Kunst trifft Naturschutz: Landshuter Meisterklasse auf Exkursion
Schülerinnen erkunden seltene Arten im Naturschutzgebiet und gestalten kreative Werke für den Wettbewerb „Rote Liste“

Die Natur als Quelle der Inspiration: 14 Schülerinnen der ersten Meisterklasse der Staatlichen Meisterschule für Keramik und Design Landshut unternahmen gemeinsam mit ihrem Lehrer Martin Köver und der Schulsozialarbeiterin Stefanie Damböck eine besondere Exkursion in das Naturschutzgebiet „Ehemaliger Standortübungsplatz Landshut“. Unterstützt wurden sie dabei von Fabian Hertrich, dem Gebietsbetreuer des Schutzgebietes.
Exkursion in stille Winterlandschaften
Das Ziel dieses winterlichen Ausflugs war es, die Schülerinnen für den klasseninternen Wettbewerb zum Thema „Rote Liste“ zu inspirieren. Gefördert von der Danner-Stiftung München, knüpft dieses Thema an das Jahresthema der Staatlichen Meisterschule für Keramik und Design Landshut an: „Natur- und Umweltschutz“. Der Schutz seltener Arten und ihrer Lebensräume stand während der Exkursion im Zentrum der Aufmerksamkeit.
Der ehemalige Standortübungsplatz beherbergt eine Vielzahl solcher Arten. Wie Gebietsbetreuer Fabian Hertrich erläuterte, sind trotz winterlicher Ruhe die Lebensräume weiterhin voller Aktivität. „Gerade im Winter wird oft unterschätzt, wie lebendig so ein Naturschutzgebiet ist“, berichtet Hertrich. Im Gebiet kommen seltene Arten wie Gelbbauchunke, Kammmolch, Heidelerche, Wendehals und verschiedene heimische Orchideenarten vor.
Vielfalt in winterlicher Ruhe
Viele Tiere verbringen die kalte Jahreszeit in speziellen Rückzugsorten: Zugvögel überwintern im Süden, Amphibien ruhen unter Wurzeln oder im Boden. Spechte machen im Januar mit ihren Rufen auf sich aufmerksam und Wintervögel wie die Schwanzmeise durchstreifen die Landschaft. Spuren von Füchsen, Rehen und Hasen sind im Schnee zu entdecken.
Neben faszinierenden Naturbeobachtungen vermittelte Hertrich auch Einblicke in die praktische Naturschutzarbeit. Dazu zählen Maßnahmen zur Besucherlenkung, der Schutz bodenbrütender Vögel und technische Eingriffe wie die Anlage von Kleingewässern für Amphibien. Der Gebietsbetreuer machte deutlich: „Naturschutz bedeutet nicht nur Schützen, sondern auch Gestalten.“ Die professionelle Landschaftspflege umfasst daher auch den gezielten Einsatz von Maschinen, um zu gewährleisten, dass spezielle Lebensräume erhalten bleiben.

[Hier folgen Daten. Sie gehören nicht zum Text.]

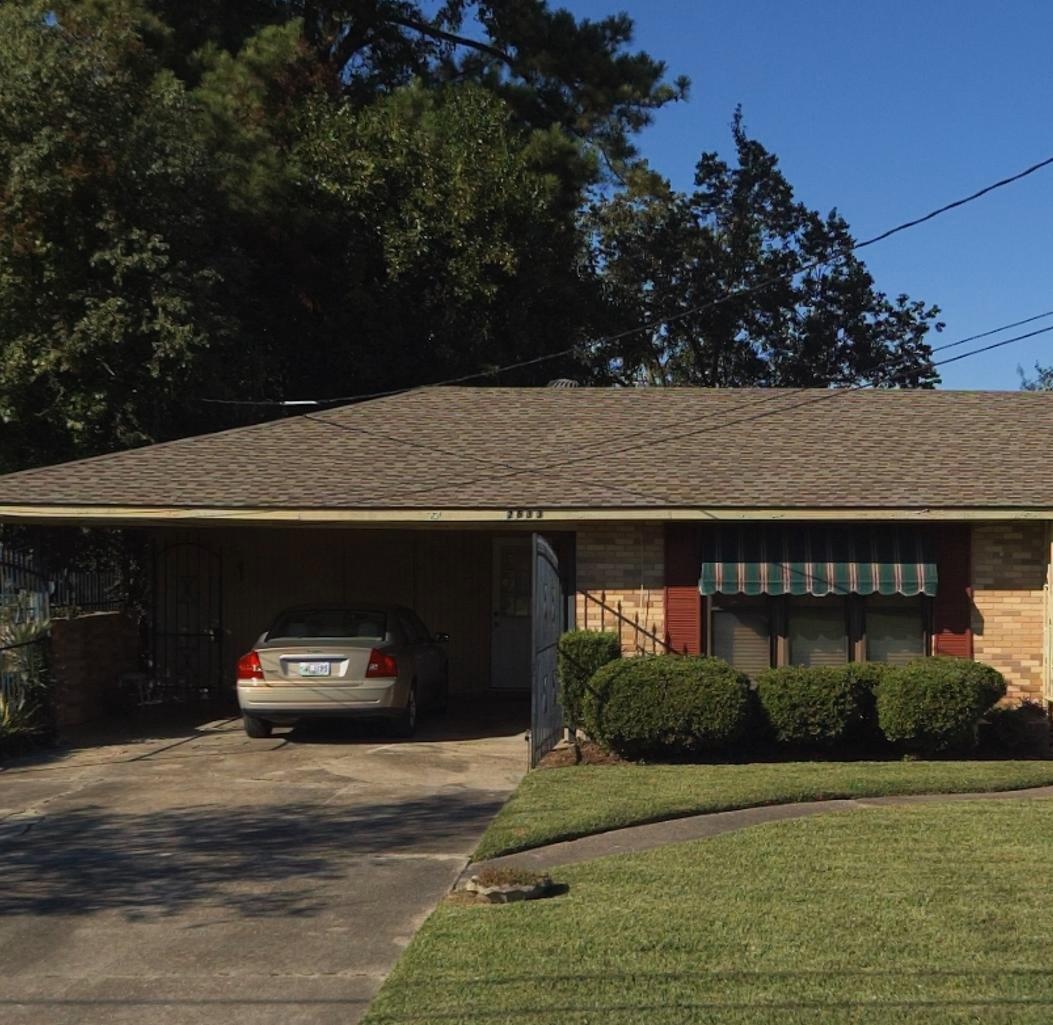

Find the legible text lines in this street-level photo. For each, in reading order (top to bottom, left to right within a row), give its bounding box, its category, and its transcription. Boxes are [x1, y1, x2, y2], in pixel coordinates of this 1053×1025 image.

[506, 508, 545, 520] StreetNumber: 2833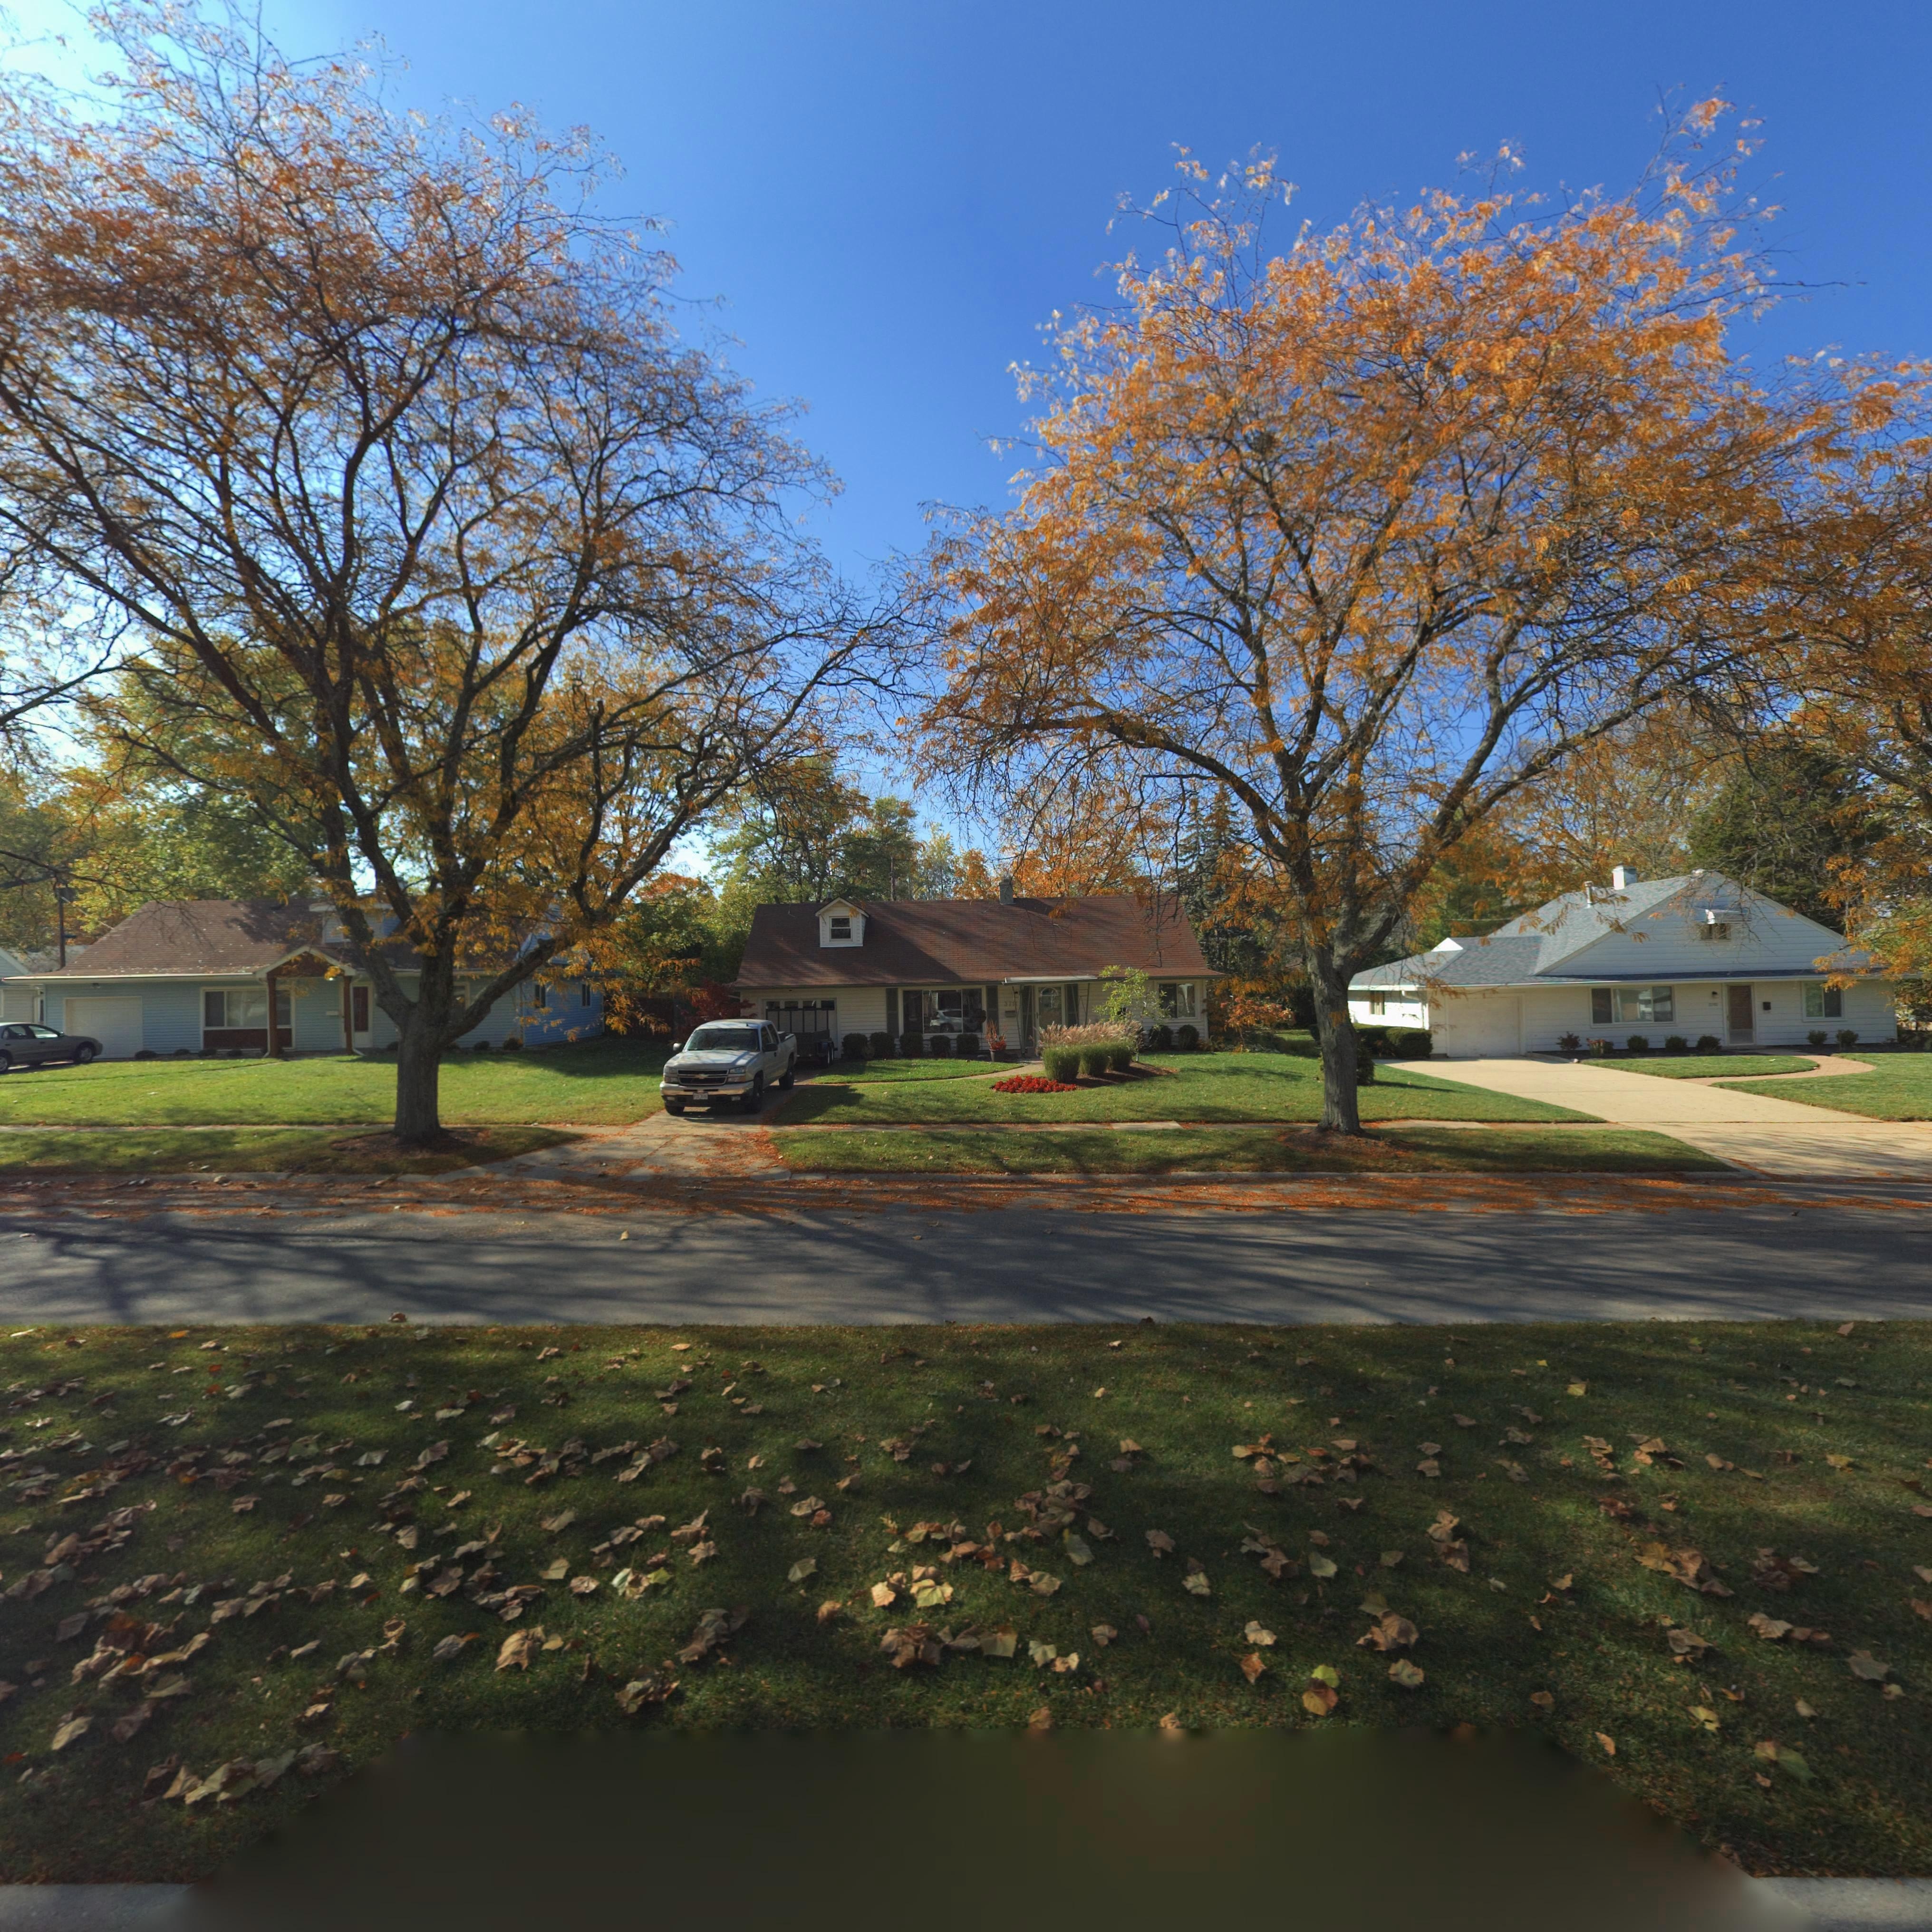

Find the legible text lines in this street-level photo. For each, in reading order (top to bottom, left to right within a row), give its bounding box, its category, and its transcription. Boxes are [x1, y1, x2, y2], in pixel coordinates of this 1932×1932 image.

[1003, 1000, 1013, 1007] StreetNumber: 37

Von der Natur zur Kunst: Inspiration und Verantwortung
Die Verbindung von Naturschutz und künstlerischer Ausbildung prägte die Exkursion maßgeblich. Martin Köver und Fabian Hertrich organisierten den Ausflug gezielt, um den Schülerinnen den direkten Kontakt mit der Natur zu ermöglichen. Die kreative Auseinandersetzung mit natürlichen Formen, Farben und Strukturen ist historisch ein zentrales Element der Kunst – Künstler wie Claude Monet, Vincent van Gogh oder Caspar David Friedrich ließen sich von der Natur inspirieren.
Naturschutz als gesellschaftliche Aufgabe
Am Ende der Exkursion stand für die Schülerinnen fest: Naturschutz ist ein Thema, das alle betrifft. Hertrich betonte: „Jeder kann etwas tun – achtsames Verhalten, durch Wertschätzung der Natur und durch bewusste Entscheidungen im Alltag.“ Die Beziehung zwischen Mensch und Natur ist dabei keine Einbahnstraße, sondern beruht auf gegenseitigem Nutzen und Verantwortung.
Die im Wettbewerb entstandenen Exponate werden Anfang Dezember im Rahmen der Weihnachtsausstellung der Keramikschule Landshut präsentiert und spiegeln das Zusammenspiel von Handwerk, Design und ökologischem Bewusstsein wider.